En 2015, l’imagerie vasculaire (angioscanner-ARM) cérébrale entrait dans les recommandations de prise en charge des AVC à la phase aiguë ; en 2017, l’imagerie avancée (diffusion ou scanner de perfusion) permet d’identifier des patients qui bénéficieront de la thrombectomie jusqu’à 24H après le début des symptômes.
La thrombectomie mécanique (TM) a récemment démontré son efficacité à travers 7 essais randomisés multicentriques prospectifs comparativement au traitement médical optimal seul dans les accidents ischémiques cérébraux (AIC) avec occlusion d’une artère de gros calibre (1-7). La plupart de ces études n’ont inclus que des patients ayant un déficit depuis moins de 6 heures (délai entre l’apparition des symptômes et la ponction fémorale). Seules les études REVASCAT (3) et ESCAPE (4) ont inclus des patients au-delà de 6h (respectivement 8 et 12h), dont l’une (4) sur une sélection par des critères d’imagerie avancée (perfusion cérébrale).
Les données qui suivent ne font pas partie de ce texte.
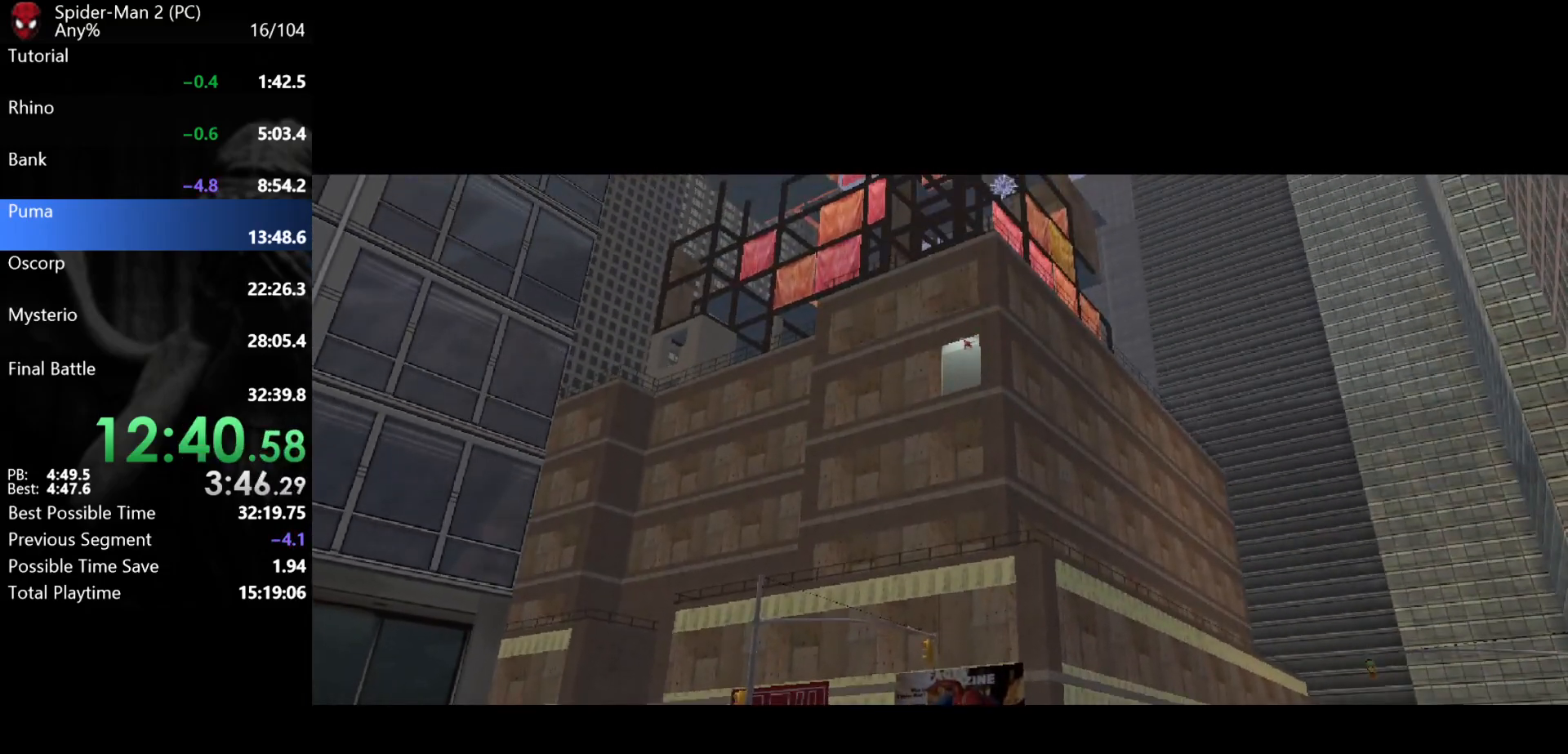
{"keys": ["w"], "mouse": [], "events": []}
L’étude DAWN (Clinical Mismatch in the Triage of Wake Up and Late Presenting Strokes Undergoing Neurointervention With Trevo) (8), présentée au congrès de l’European Stroke Organisation (ESO) à Prague en mai 2017 par T. Jovin et R. Nogueira, repousse les frontières temporelles de la TM. En effet, cette étude prospective, randomisée, multicentrique, visait à comparer la TM associée au meilleur traitement médical et le meilleur traitement médical seul entre 6 et 24h après le début des symptômes chez les patients victime d’un AIC avec occlusion d’un gros tronc artériel. L’étude avait été élaborée pour inclure jusqu’à 500 patients. Le comité de surveillance de la sécurité de l’étude a recommandé un arrêt prématuré de l’étude après l’inclusion de 206 patients seulement, du fait de la fréquence très supérieure d’une évolution clinique favorable dans le bras TM. L’étude incluait des patients de plus de 18 ans, présentant un AIC sur occlusion d’un gros tronc artériel entre 6 et 24h des symptômes, avec un infarctus cérébral < 31 ml chez les patients de moins de 80 ans avec un NIHSS ≥ 10, un infarctus cérébral < 51 ml chez les patients de moins de 80 ans avec un NIHSS ≥ 20 et un infarctus cérébral < 21 ml chez les patients de 80 ans ou plus avec un NIHSS ≥ 10. Les patients étaient donc sélectionnés sur le mismatch entre la clinique (score NIHSS élevé) et un infarctus de petite taille, évalué sur la diffusion ou sur le scanner de perfusion. Le critère de jugement principal était l’évolution clinique évaluée sur le score de Rankin modifié (mRS) à 3 mois ; l’évolution était considérée comme favorable pour un mRS ≤ 2. L’évolution clinique était favorable pour 48,6% des patients du groupe TM vs 13,1% pour le groupe traitement médical seul. Le nombre de patients à traiter (number needed to treat ; NNT) pour qu’un patient bénéficie de cette prise en charge était proche de 3 (2.8). À titre de comparaison, pour qu’un patient bénéficie de l’exclusion par embolisation d’un anévrisme cérébral rompu, il faut en traiter 13 ! (9).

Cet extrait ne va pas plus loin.